By Frank Rose, W.W. Norton & Company, $26.95, 386 pages
It used to be that a company made a product and we ate it because they told us to. It used to be that a network produced a TV show and we watched on their schedule. It used to be that we had to buy the whole album, that youth was “alienated,” and an audience watched. Not anymore: the Internet has changed everything. Buying and selling, author and consumer, movie or game, advertising or entertainment, original or remix — it’s all up in the air. Alienation has become overconnectedness, and the concept of a passive audience obsolete. Consumers no longer just consume, they participate. Readers don’t so much “read” as “navigate,” and websurfing is just another form of foraging.
Frank Rose, a contributing editor at Wired magazine, tells the stories of Web creators and creations, from Ted Nelson (hyperlink) to Evan Williams (Twitter). At the same time, there is the story of how the Web escaped corporate control to become a world made by users. Mixed in are university studies of social intelligence, the serial novels of Dickens, Borges’ Forking Paths, Philip K. Dick, The Dark Knight, Spinoza, and Doctor Who.
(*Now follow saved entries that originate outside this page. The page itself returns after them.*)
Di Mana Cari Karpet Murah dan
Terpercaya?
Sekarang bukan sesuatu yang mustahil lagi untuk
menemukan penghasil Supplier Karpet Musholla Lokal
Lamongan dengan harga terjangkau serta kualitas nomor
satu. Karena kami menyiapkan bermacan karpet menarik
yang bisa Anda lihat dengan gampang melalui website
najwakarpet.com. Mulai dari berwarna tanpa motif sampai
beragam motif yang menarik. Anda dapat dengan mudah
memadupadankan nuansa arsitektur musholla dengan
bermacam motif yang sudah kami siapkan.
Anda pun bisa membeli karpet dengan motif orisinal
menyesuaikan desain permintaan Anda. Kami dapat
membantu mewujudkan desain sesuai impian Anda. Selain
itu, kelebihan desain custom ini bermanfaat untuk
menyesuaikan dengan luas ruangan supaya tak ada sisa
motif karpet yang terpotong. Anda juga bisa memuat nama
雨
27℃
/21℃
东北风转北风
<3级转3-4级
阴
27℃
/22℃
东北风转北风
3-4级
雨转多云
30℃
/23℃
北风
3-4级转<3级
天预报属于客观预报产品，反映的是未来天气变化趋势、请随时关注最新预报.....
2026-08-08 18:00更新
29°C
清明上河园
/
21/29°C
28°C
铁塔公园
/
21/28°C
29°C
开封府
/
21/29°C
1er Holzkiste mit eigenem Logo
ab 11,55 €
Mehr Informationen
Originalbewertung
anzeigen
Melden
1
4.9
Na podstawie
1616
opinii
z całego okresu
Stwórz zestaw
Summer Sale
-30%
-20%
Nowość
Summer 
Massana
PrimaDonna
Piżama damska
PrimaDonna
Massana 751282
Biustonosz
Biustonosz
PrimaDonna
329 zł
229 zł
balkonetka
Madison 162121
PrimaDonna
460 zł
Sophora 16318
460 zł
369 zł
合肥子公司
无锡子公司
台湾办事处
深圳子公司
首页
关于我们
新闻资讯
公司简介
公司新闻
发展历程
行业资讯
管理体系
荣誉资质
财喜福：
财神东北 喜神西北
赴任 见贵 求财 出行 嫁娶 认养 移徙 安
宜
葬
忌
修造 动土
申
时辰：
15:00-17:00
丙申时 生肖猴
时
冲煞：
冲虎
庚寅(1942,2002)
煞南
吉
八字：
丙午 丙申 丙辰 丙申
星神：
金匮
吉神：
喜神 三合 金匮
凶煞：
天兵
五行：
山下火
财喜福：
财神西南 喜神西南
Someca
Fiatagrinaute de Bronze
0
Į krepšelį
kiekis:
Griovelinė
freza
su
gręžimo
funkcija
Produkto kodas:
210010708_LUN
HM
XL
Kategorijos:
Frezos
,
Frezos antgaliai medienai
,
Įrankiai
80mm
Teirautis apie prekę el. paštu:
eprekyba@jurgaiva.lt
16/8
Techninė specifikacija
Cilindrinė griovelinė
It’s a wild ride, and although Rose doesn’t prognosticate on the effects of virtual reality blur, the stories are so entertaining and unpredictable that readers / navigators / foragers of The Art of Immersion: How the Digital Generation is Remaking Hollywood, Madison Avenue and the Way We Tell Stories can’t help but feel like participants in the greatest story-telling adventure ever.